Step-by-step explanation:
The question relates to electromagnetism, specifically Faraday's Law of electromagnetic induction. Faraday's Law states that the induced electromotive force (emf) in any closed circuit is equal to the negative of the time rate of change of the magnetic flux through the circuit.
The induced emf (E) can be calculated using the formula
E = -N * (dΦ / dt),
where N is the number of turns in the coil, and (dΦ / dt) is the rate of change of magnetic flux through the coil.
To find the induced emf in the square-shaped coil, we use the coil's dimensions (given as 10 cm per side) and the rate of change of the magnetic field (given as 1 T/s).
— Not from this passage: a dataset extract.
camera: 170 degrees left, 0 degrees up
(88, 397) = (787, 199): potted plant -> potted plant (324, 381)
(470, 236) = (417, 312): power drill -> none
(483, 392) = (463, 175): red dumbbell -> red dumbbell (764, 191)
Since the sides of the square are 0.1 meters (converted from 10 cm), the area (A) of the coil is A = (side)² = (0.1 m)² = 0.01 m².
The rate of change of magnetic flux is then given by
(dΦ / dt) = A * (dB/dt) = 0.01 m² * 1 T/s = 0.01 T * m²/s.
For 100 turns, the induced emf is
E = -N * (dΦ / dt) = -100 turns * 0.01 T * m²/s = -1 V.
The negative sign indicates the emf's direction (opposing the change in flux), but since only the absolute value is required, the induced emf is 1 V.
Therefore, the induced emf in the coil is 1 V, making the answer (a) 1 V.